__Task details__.
Restate word for word the entries below, starting with the line with "25: (177, 275)" and continuing through the line with "53: (317, 263)". Include both of those lines and no others.

__Records to use__.
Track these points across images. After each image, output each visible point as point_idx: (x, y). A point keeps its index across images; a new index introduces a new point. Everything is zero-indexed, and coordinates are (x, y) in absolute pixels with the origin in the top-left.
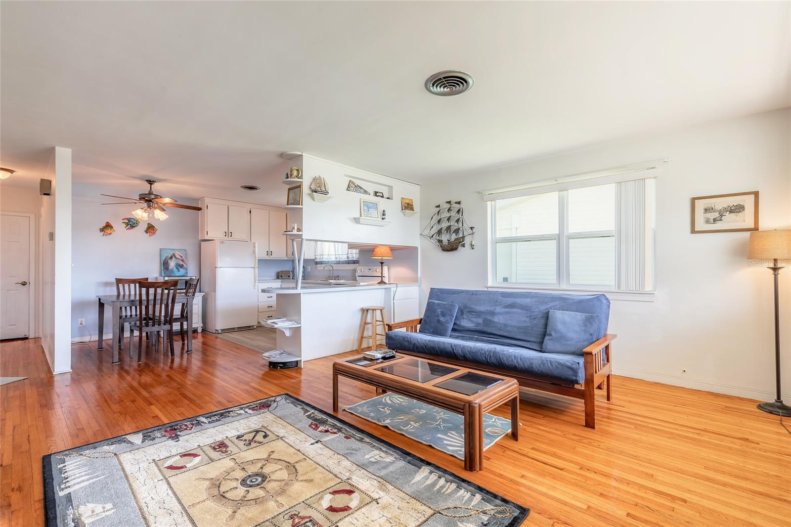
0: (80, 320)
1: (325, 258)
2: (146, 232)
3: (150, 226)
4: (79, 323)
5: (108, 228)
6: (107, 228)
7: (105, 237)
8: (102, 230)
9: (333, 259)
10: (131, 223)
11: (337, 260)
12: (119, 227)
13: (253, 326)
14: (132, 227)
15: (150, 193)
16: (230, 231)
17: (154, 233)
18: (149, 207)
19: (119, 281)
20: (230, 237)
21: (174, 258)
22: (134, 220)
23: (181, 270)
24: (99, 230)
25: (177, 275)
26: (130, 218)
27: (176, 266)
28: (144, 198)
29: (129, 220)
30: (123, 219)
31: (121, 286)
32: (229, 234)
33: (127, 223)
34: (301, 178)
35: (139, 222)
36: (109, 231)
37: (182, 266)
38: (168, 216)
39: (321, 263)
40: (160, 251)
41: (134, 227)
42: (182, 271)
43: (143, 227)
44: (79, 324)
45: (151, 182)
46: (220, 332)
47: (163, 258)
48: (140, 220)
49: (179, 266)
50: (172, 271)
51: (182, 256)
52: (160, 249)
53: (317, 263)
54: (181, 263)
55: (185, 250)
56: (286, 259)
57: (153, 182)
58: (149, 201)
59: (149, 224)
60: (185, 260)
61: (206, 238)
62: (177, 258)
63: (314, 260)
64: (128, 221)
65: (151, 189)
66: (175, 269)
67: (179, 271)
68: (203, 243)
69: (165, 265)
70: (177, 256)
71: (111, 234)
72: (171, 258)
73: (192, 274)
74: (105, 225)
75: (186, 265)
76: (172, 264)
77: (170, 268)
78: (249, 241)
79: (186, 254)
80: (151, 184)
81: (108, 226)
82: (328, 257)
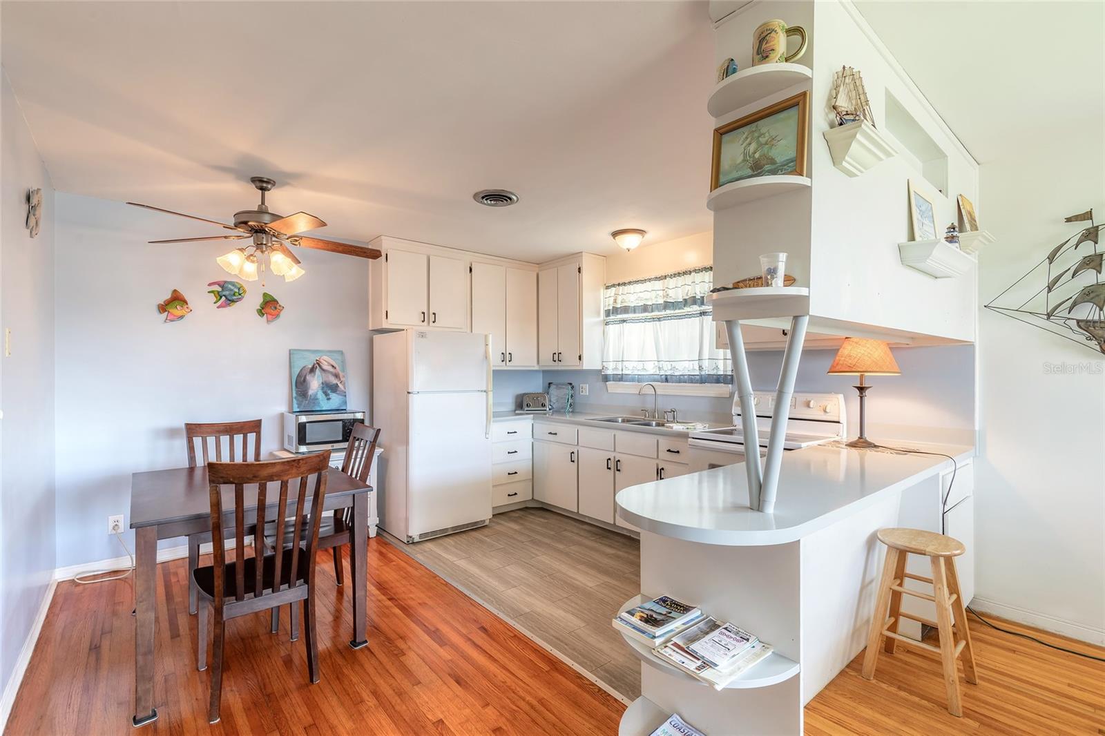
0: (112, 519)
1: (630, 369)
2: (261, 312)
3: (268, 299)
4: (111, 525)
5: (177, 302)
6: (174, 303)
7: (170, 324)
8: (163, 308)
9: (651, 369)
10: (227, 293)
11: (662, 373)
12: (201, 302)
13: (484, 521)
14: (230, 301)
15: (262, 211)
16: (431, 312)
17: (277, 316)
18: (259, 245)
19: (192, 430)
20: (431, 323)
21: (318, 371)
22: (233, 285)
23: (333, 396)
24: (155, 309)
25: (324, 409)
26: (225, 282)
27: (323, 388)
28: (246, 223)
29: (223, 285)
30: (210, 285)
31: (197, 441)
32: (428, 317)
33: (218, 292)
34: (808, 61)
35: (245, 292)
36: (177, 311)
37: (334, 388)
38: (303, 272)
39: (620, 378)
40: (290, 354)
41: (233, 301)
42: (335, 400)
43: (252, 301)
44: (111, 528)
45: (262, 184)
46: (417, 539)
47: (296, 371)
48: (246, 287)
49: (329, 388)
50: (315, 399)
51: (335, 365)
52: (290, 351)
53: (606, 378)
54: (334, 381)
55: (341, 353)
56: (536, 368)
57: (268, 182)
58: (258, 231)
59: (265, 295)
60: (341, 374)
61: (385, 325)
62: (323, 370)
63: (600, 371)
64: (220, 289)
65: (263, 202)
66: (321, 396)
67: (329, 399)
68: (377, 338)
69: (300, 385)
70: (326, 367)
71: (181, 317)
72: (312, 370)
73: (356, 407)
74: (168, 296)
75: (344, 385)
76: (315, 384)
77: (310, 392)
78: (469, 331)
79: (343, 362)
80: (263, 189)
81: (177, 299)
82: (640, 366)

__Exercise answer__.
25: (177, 275)
26: (130, 218)
27: (176, 266)
28: (144, 198)
29: (129, 220)
30: (123, 219)
31: (121, 286)
32: (229, 234)
33: (127, 223)
34: (301, 178)
35: (139, 222)
36: (109, 231)
37: (182, 266)
38: (168, 216)
39: (321, 263)
40: (160, 251)
41: (134, 227)
42: (182, 271)
43: (143, 227)
44: (79, 324)
45: (151, 182)
46: (220, 332)
47: (163, 258)
48: (140, 220)
49: (179, 266)
50: (172, 271)
51: (182, 256)
52: (160, 249)
53: (317, 263)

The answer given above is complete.